> _Your task_:
Your answer should consist of all lines in the listing that hold the word "TRIANGLE".

> _Data records_:
_ _ _ _ _

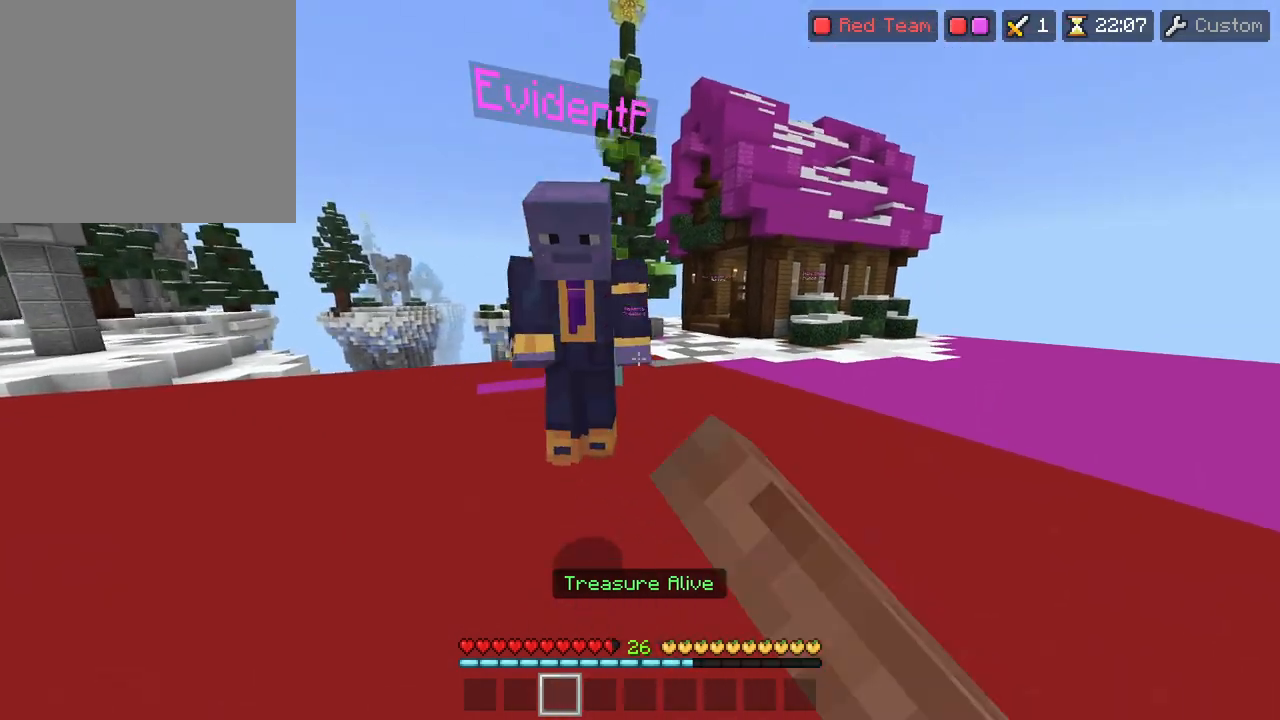
{"buttons": ["TRIANGLE", "R2"], "left_stick": "up", "right_stick": "center", "events": [[67, "R2", "up"], [433, "R2", "down"]]}
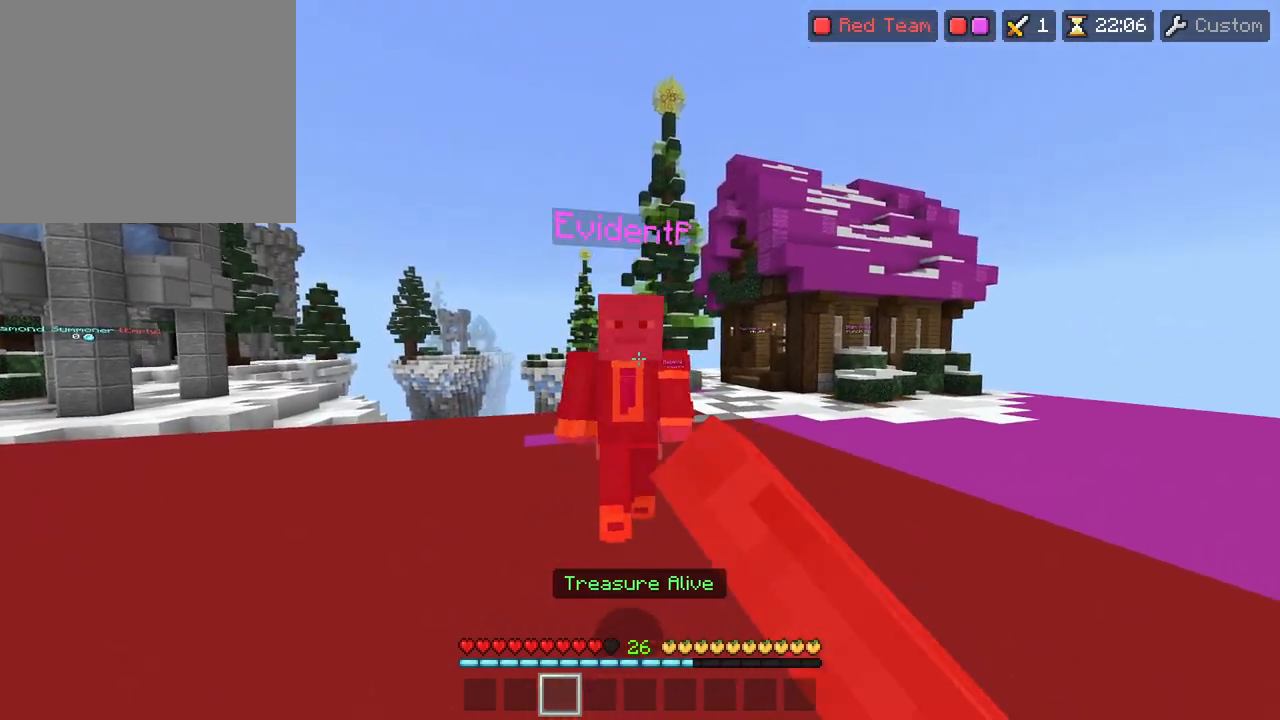
{"buttons": [], "left_stick": "up", "right_stick": "center"}
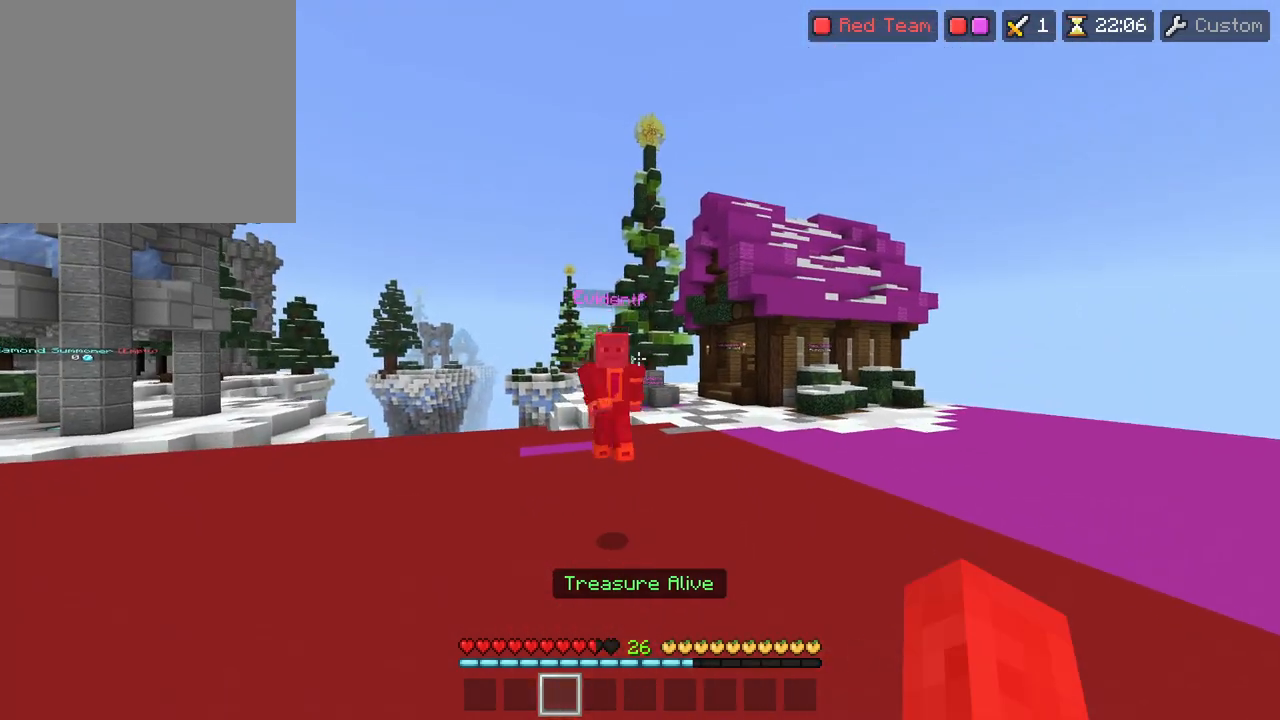
{"buttons": ["TRIANGLE"], "left_stick": "up-right", "right_stick": "center"}
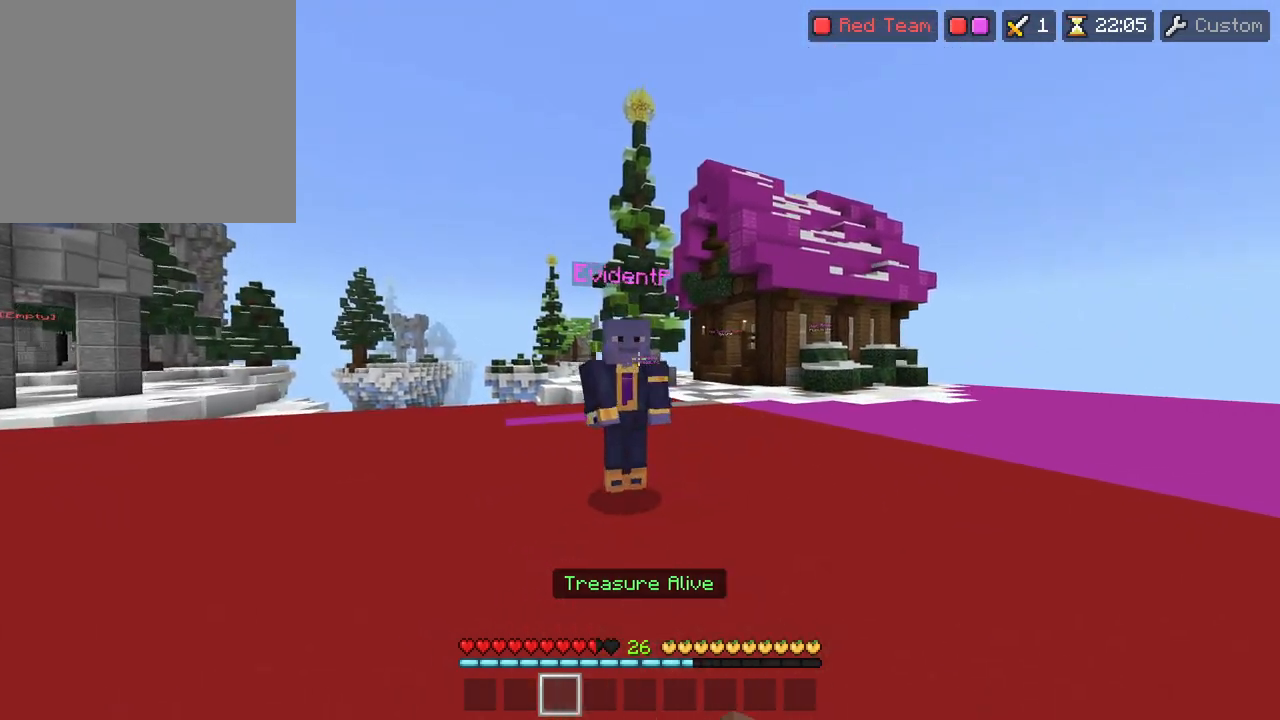
{"buttons": [], "left_stick": "up-right", "right_stick": "right"}
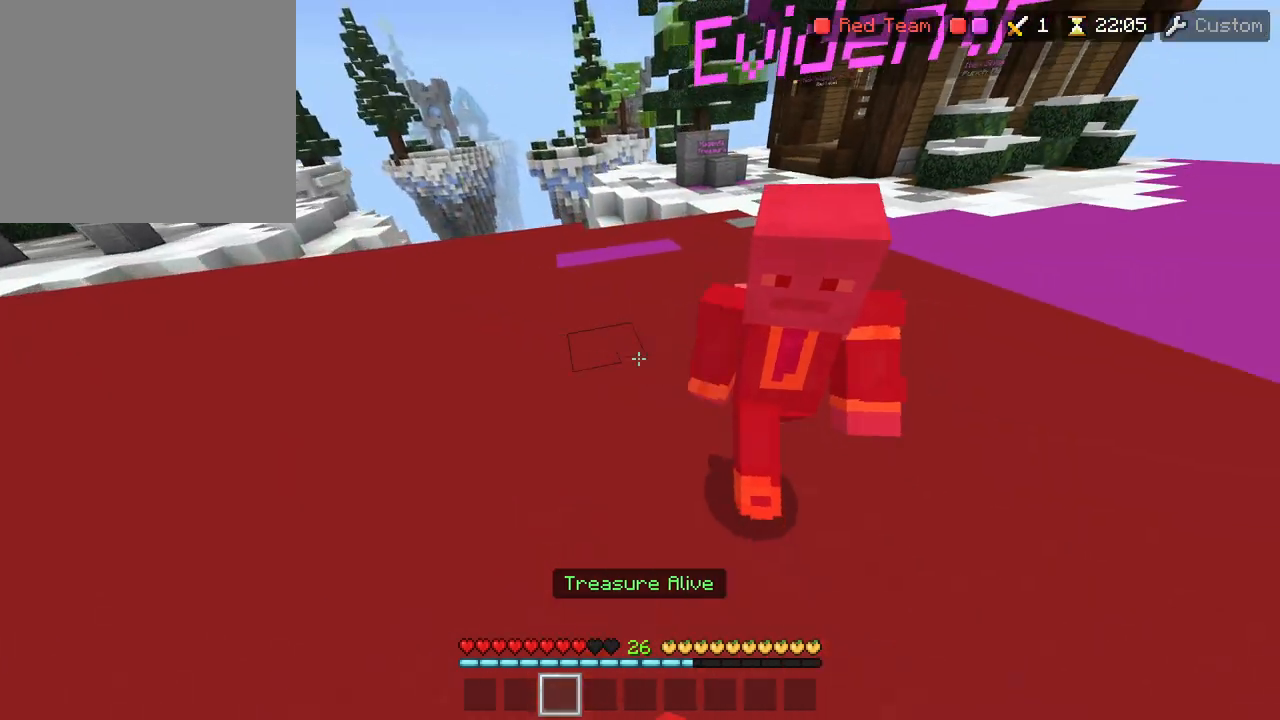
{"buttons": [], "left_stick": "up", "right_stick": "up-right", "events": [[33, "right_stick", "up-right"], [100, "left_stick", "up"], [150, "R2", "down"], [150, "right_stick", "left"], [283, "right_stick", "center"], [383, "R2", "up"], [417, "right_stick", "up-right"]]}
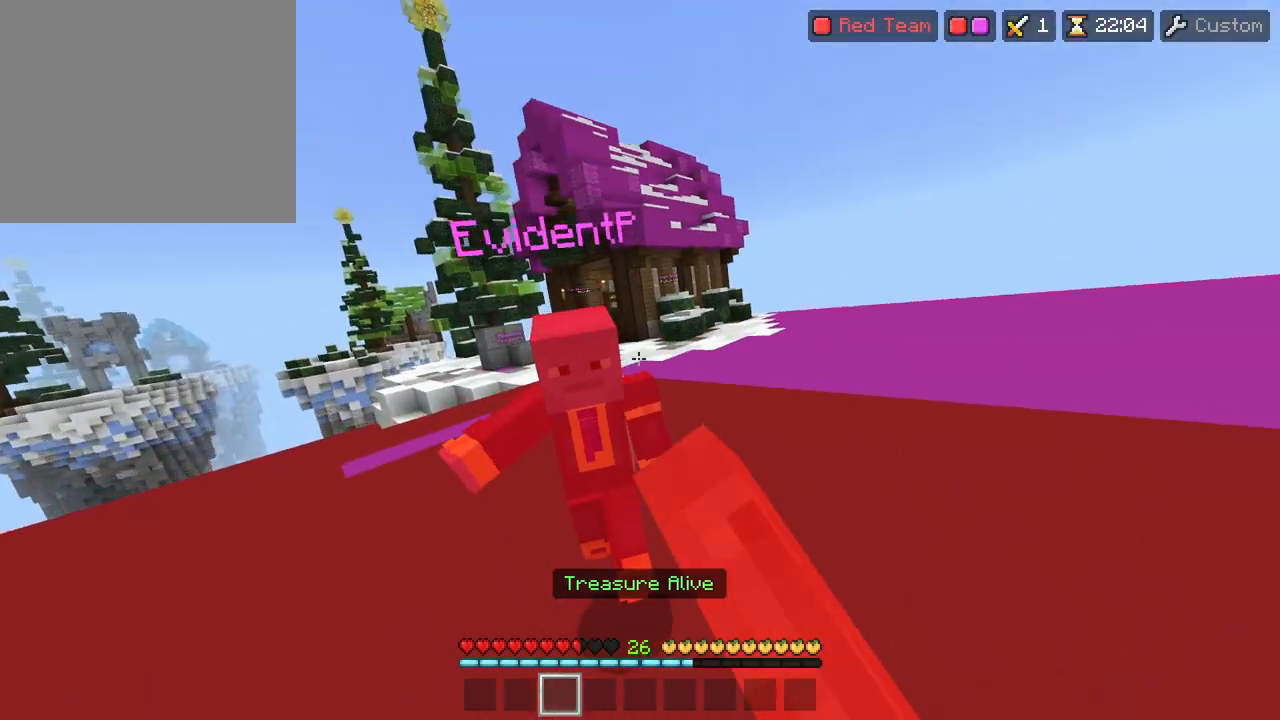
{"buttons": ["R2"], "left_stick": "up", "right_stick": "center", "events": [[100, "right_stick", "left"], [167, "right_stick", "center"], [233, "R2", "down"]]}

_ _ _ _ _

> _Result of this exercise_:
{"buttons": ["TRIANGLE", "R2"], "left_stick": "up", "right_stick": "center", "events": [[67, "R2", "up"], [433, "R2", "down"]]}
{"buttons": ["TRIANGLE"], "left_stick": "up-right", "right_stick": "center"}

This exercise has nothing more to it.